I've seen Powe listed at 6'7" and 6'8", but mostly at 6'7", which means that's probably what he is. Plus he's not nearly as strong as Brand. He could get stronger, but unless he does he won't be a high pick. Yeah, I know Brand is 6'8" and was the first pick, but that was 4 years ago, and things have changed. The NBA looks even more at potential than they did back then. That's probably one of the biggest problems with the NBA right now though, they don't care if you can play right now, only if you've got the potential to be MJ. Just because someone's athletic they'll take them high, when in reality a guy like Powe should get the nod over some skinny athletic freak who can't play, but I don't see it happening.


----------



## bender (Jul 15, 2002)

> Originally posted by <b>moTIGS</b>!
> Um, Grimes is a top 5-10 player in the 2004 class. I'm not sure what list you're looking at, but it's probably one for the 2003 class.


Yes, you're right. I'd look the wrong list. :shy:
But I don't think he's top5 in 2004. Basketballphenoms listed him as #25.


> Originally posted by <b>moTIGS</b>!
> Yeah, I know Brand is 6'8" and was the first pick, but that was 4 years ago, and things have changed.


Maybe you're right, but that's what this topic is about. "Who is the next Elton Brand?", not "Who is the next great PF prospect".


----------



## pharcyde (Jun 22, 2002)

Any list with Grimes at 25 in his class is just not a good list.
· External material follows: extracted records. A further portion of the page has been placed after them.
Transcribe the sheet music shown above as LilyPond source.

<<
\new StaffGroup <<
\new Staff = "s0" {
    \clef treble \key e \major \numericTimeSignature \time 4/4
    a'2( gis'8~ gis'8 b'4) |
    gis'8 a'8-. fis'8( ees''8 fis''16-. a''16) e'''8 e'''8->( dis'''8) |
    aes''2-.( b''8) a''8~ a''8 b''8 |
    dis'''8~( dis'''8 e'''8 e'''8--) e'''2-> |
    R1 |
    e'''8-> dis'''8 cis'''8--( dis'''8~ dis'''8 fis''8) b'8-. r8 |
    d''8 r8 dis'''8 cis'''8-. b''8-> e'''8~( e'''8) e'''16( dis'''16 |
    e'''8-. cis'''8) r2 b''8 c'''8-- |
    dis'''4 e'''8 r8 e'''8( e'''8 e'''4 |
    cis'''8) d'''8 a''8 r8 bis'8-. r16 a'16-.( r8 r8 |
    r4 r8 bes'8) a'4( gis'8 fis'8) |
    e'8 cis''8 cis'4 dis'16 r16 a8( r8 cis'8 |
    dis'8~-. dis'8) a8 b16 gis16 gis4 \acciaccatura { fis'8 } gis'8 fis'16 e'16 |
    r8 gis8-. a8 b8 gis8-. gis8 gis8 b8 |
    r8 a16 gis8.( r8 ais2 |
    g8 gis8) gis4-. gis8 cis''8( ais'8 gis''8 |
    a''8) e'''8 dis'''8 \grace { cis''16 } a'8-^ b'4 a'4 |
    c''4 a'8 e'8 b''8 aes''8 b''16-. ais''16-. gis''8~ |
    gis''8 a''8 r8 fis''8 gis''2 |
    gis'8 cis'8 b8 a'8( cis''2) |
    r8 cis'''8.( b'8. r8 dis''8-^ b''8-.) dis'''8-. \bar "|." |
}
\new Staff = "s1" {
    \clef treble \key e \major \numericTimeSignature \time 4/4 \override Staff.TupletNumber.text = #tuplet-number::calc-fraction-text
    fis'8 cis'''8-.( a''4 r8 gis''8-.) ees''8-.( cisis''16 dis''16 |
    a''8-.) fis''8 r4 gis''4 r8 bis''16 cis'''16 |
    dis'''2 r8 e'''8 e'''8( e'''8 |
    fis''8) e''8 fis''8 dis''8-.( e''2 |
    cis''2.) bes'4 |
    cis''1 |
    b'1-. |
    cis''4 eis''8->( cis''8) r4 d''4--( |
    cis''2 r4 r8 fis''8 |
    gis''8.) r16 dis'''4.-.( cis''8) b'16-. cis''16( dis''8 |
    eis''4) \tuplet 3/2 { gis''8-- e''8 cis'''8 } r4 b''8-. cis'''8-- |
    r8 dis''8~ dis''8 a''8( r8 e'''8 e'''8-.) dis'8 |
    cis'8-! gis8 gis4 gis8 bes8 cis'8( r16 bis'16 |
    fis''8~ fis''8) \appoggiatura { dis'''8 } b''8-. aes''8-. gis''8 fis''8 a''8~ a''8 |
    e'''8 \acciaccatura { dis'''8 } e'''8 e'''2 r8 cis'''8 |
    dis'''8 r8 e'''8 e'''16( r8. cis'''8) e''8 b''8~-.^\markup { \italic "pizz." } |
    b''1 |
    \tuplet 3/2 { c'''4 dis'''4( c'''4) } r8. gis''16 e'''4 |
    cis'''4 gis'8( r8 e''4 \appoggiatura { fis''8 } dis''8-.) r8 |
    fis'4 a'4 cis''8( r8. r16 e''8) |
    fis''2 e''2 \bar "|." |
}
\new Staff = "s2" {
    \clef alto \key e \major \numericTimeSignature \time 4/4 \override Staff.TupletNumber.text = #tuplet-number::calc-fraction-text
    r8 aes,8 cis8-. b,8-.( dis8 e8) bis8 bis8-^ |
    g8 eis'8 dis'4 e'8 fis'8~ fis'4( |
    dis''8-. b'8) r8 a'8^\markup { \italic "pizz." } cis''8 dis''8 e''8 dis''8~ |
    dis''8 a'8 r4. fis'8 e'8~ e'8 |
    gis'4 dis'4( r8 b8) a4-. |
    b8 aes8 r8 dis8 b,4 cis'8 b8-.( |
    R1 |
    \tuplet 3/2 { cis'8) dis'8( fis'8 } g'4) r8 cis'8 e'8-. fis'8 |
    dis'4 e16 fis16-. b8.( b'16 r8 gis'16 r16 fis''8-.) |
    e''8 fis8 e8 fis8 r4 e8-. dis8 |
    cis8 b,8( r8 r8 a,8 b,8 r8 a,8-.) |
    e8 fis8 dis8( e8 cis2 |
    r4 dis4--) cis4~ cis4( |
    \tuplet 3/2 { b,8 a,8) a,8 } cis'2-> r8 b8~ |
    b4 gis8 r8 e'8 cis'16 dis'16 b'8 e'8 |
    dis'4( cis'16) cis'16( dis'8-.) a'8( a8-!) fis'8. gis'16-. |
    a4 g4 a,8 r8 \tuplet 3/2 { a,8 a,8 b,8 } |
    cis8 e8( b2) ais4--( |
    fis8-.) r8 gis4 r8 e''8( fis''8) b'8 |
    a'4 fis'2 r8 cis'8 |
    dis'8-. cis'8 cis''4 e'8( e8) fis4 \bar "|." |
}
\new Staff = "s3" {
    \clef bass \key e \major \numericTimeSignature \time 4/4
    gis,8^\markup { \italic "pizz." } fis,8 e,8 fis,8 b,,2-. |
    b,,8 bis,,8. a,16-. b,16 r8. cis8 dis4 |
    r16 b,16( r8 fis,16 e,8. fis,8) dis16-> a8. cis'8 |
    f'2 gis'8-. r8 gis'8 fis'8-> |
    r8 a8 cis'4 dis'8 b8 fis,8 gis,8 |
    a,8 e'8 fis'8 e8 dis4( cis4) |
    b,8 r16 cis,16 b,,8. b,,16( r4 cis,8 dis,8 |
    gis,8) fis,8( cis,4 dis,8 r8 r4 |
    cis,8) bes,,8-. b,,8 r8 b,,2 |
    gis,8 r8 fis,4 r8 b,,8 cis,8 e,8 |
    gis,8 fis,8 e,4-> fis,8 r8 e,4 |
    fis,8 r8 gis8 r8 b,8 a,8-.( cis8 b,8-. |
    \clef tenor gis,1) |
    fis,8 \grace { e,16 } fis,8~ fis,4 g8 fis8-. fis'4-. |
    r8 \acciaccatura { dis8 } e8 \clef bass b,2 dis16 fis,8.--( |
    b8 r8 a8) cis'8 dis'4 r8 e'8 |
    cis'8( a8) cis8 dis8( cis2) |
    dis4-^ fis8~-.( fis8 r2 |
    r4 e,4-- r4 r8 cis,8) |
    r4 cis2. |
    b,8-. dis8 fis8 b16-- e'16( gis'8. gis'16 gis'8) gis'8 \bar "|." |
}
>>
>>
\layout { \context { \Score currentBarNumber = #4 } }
He's at worst a top 10 player.


----------



## bender (Jul 15, 2002)

Let's make a compromise: Leon Powe and Kalen Grimes are both Elton-Brand-types of PFs. Undersized, but with power and skills to equalize this lack. And both are at least top15 prospects of their classes.


> *Courtesy of ESPN.com:*
> 
> _Kalen Grimes, sophomore, 6-8, F (Hazelwood Central H.S./Hazelwood, Mo.):_
> Speaking of Grimes, this kid is a bad, bad man. Bad as in good. This thick bodied (he's probably around 240-250 pounds) banger in the key is another Elton Brand in the making. Grimes doesn't back down from competition, makes strong takes to the bucket and he finishes plays. He competes hard, has good hands and keeps it very simple. He's going to overpower players. And there isn't much that most high school players can do about it. Grimes is a blue-collar kid, who probably will add more athleticism as he tones and defines his thick frame. This kid's for real. He plays for head coach Rich Gray's St. Louis Eagles program and don't be surprised if he continues to develop and take his game to an even higher level.


----------



## bootstrenf (May 24, 2006)

the next elton brand is.....................................................

sheldon williams.


----------



## clips_r_teh_wieners (Nov 4, 2005)

bootstrenf said:


> the next elton brand is.....................................................
> 
> sheldon williams.


omg i thought this whole thread was a joke and saw it was made in 2002. kendrick perkins WTF??? 

anyways, i dont c the point of bringing in this thread back. brand was a 1st overall pick and shelden was drafted...too early. i'm not high on him so i think he's lucky if he even gets 14-7 or something. i wont even compare that to brand's 20-10 in the first season cuz brand was phenomenal as a rookie. williams is better compared as okafor right now.


----------



## Peja Vu (Jun 9, 2002)

Balla123456789 ruled. Miss the Dunkmaster series


----------



## o.iatlhawksfan (Mar 3, 2006)

This Is What I'm Talking About With Tyrus Thomas, He Gets All This Hype Just Like Kendrick Perkins Did Because Of His Height And S***, But They Forgot That He Doesn't Have Any Real Skill. Just Like The Bulls Will Find Out With Tyrus.


----------



## SmarterThanUrAvgBear (Feb 28, 2006)

I think Ike Diogu is the next Brand. I really like him.


----------



## Bulls rock your socks (Jun 29, 2006)

the next shawn marion/amare stoudemire = Tyrus Thomas


----------



## Vintage (Nov 8, 2002)

o.iatlhawksfan said:


> This Is What I'm Talking About With Tyrus Thomas, He Gets All This Hype Just Like Kendrick Perkins Did Because Of His Height And S***, But They Forgot That He Doesn't Have Any Real Skill. Just Like The Bulls Will Find Out With Tyrus.



On one hand, you have NBA Scouts and GMs.

On the other hand, you have o.iatlhawksfan.


Seems like a tough decision on whose opinion should be valued more. Give me 24 hours to sleep on this. I am going to need it.


----------



## bootstrenf (May 24, 2006)

clips_r_teh_wieners said:


> omg i thought this whole thread was a joke and saw it was made in 2002. kendrick perkins WTF???
> 
> anyways, i dont c the point of bringing in this thread back. brand was a 1st overall pick and shelden was drafted...too early. i'm not high on him so i think he's lucky if he even gets 14-7 or something. i wont even compare that to brand's 20-10 in the first season cuz brand was phenomenal as a rookie. williams is better compared as okafor right now.



good point.


----------



## PaCeRhOLiC (May 22, 2005)

Alley-oop said:


> Perkins is gonna be good. Maybe better than Elton Brand.




LMAO.


----------